Monday, March 26, 2012

Getting to Know You. . .

This weekend was all about getting to know the goats and for them to get to know us. During different times of the day, I would find someone sitting at the barn, petting the goats or just being with them, so I would break out the camera that I kept in my pocket all day. As you can see in one picture, we even ate dinner with the goats! Don't worry, they didn't get any pizza!
Right now the doelings spend most of their time in the barn because it is their safe zone. However, if one of us get up and walk across the yard, the goats are quick to follow. I have caught them playing on the spools we've left out for them, too. I will post pics of that next!
Star and Arabella are opposites in personality. Star is very outgoing, affectionate, and pleasantly aggressive and is adjusting very well, very quickly. Whereas, Arabella is my more gentle doeling. She doesn't necessarily question everything, but is a bit more timid. She just hasn't felt comfortable enough to come out of her shell yet. And understandably so! How crazy would it be to leave your home and be the center of attention of a bunch of strangers!
The first day of feeding was very scary for me because neither would eat at first. So at Scott's suggestion, I got them to come out into the yard and play a bit, to hopefully work up their appetites; wouldn't you know it--it worked! They have been eating since! Weird thing is, their schedule from Left Foot Farm is twice a day at twelve hour intervals. At my house, they are demanding food three times a day! I feed every six hours, starting at 8a.m. til 8p.m. then they don't get anything until the next morning. I am wondering if they are eating more often because they are out and about playing? Oh, and might I clarify: they are bottle-fed. They eat about 10 oz every time I feed. I would like them to actually eat a total of 40 oz of milk a day, but they seem to be doing fine at 30 oz a day. In their formula I put 1/2 teaspoon of Probios powder in the milk. It's like vitamins and an immune booster. It does their body good, lol!

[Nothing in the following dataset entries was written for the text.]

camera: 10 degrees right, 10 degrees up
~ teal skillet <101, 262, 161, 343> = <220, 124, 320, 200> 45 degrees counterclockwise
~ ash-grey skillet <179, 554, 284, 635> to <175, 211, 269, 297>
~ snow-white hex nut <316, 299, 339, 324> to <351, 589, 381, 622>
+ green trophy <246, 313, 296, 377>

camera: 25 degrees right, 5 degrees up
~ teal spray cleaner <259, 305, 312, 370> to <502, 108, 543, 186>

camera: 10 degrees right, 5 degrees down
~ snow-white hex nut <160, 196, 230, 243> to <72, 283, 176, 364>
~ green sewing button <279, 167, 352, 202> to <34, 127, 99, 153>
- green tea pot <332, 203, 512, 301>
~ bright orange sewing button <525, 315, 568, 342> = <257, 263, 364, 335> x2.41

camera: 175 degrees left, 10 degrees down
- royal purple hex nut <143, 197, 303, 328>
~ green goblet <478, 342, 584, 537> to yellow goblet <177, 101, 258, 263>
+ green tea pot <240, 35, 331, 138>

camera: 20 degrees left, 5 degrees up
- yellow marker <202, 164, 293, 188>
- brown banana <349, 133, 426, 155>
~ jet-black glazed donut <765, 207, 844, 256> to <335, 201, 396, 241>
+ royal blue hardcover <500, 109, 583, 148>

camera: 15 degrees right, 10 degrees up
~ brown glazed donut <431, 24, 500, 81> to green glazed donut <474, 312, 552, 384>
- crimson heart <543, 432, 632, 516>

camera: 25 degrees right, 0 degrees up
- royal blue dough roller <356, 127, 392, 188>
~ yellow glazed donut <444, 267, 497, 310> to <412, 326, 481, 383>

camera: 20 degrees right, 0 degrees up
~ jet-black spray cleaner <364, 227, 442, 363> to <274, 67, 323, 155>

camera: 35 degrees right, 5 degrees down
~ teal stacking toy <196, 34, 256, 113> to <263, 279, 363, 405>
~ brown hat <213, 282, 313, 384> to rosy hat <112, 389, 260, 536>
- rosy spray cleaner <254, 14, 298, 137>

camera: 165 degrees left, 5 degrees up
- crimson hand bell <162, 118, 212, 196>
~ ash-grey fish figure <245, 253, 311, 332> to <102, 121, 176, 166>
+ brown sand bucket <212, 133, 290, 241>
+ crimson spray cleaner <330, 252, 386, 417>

The milk they drink is cow's whole milk. A lot of people have been stunned to learn that goats can be raised on cow's milk. Well, it's true! They thrive on it just as well as goat's milk. Actually, in some cases, feeding a goat another goats' milk has lead to diseases. This seems to be the case more frequently when it's a goat drinking another breed of goat's milk, like a nigerian dwarf goat drinking from a boer goat. At least that's what I read.
Emotionally, I am on eggshells, waiting for something to go bad and I just need to realize and appreciate the moments of good. I worry about cocciodisis with the girls, I worry about if I will do something wrong and make them sick. I worry about whether or not they are getting enough alfalfa. . . I am trying to learn to just chill.
So all in all, it is well thus far on the Little Red House Farm. I have a lot to write down in my homesteading calendar of things that are happening to remember for future reference. It's good stuff!